Selected extract >>
— BEGIN —

The newspaper headline announced, “tensions loom as Caricom leaders meet”. But the meeting heeded the warning of its chairman St Lucian Prime Minister Philip J Pierre that “history will never forgive us for failing to create a stronger, fairer and more united Caribbean Community.” At the end of the 51st Heads of Government Conference last week in Gros Islet, St Lucia, there was unity, solidarity and purpose in the integration movement. “Renewal”, the theme of the conference, was being fulfilled.
And expansion.
Caricom formally welcomed Martinique and French Guiana as its newest associate members following approval by the French National Assembly. Two years earlier, Curaçao had similarly joined after approbation by the government of the Netherlands.
It speaks well of the regional body when countries want to join its ranks. Caricom is one of the world’s most enduring integration processes, the oldest in the developing world.
With Martinique and French Guiana, the strategic bridge between the Caribbean and Europe is strengthened. We already have five British Overseas Territories as Associate Members—Anguilla, Bermuda, British Virgin Islands, Cayman Islands, and the Turks and Caicos. Curacao is Dutch and Martinique and French Guiana will now establish the French connection.

— END —

Stored records >>
— BEGIN —

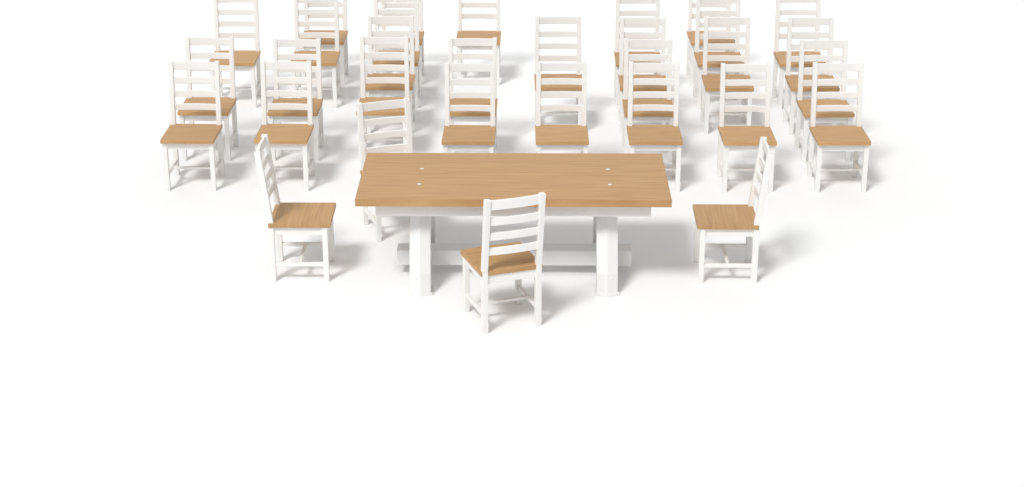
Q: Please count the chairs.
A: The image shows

— END —
— BEGIN —

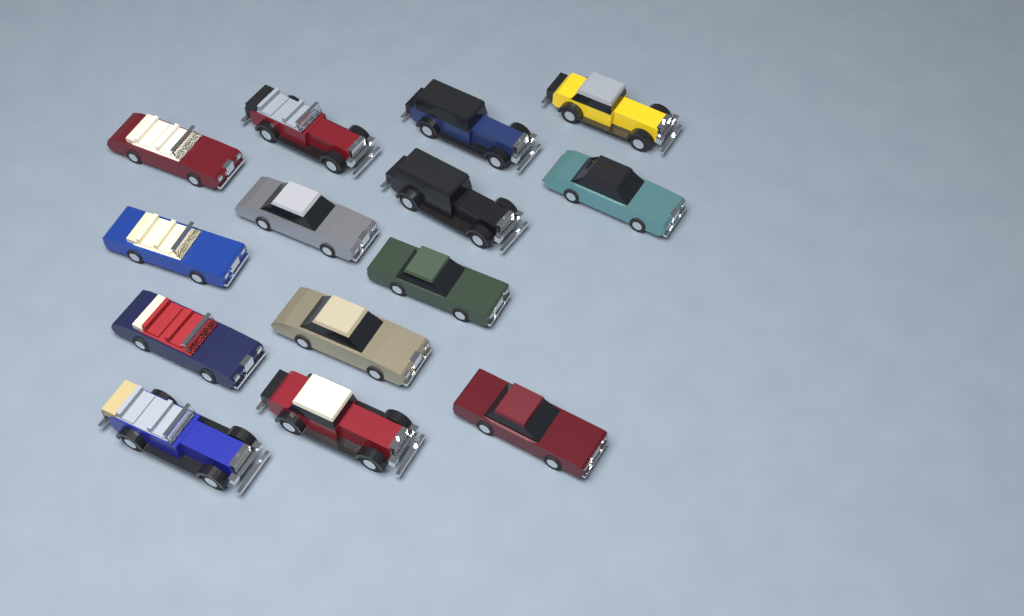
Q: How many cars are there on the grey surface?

— END —

To do >> Reproduce verbatim the passage of the Caricom summit article from "And expansion." to "the developing world.".

Written solution >>
And expansion.
Caricom formally welcomed Martinique and French Guiana as its newest associate members following approval by the French National Assembly. Two years earlier, Curaçao had similarly joined after approbation by the government of the Netherlands.
It speaks well of the regional body when countries want to join its ranks. Caricom is one of the world’s most enduring integration processes, the oldest in the developing world.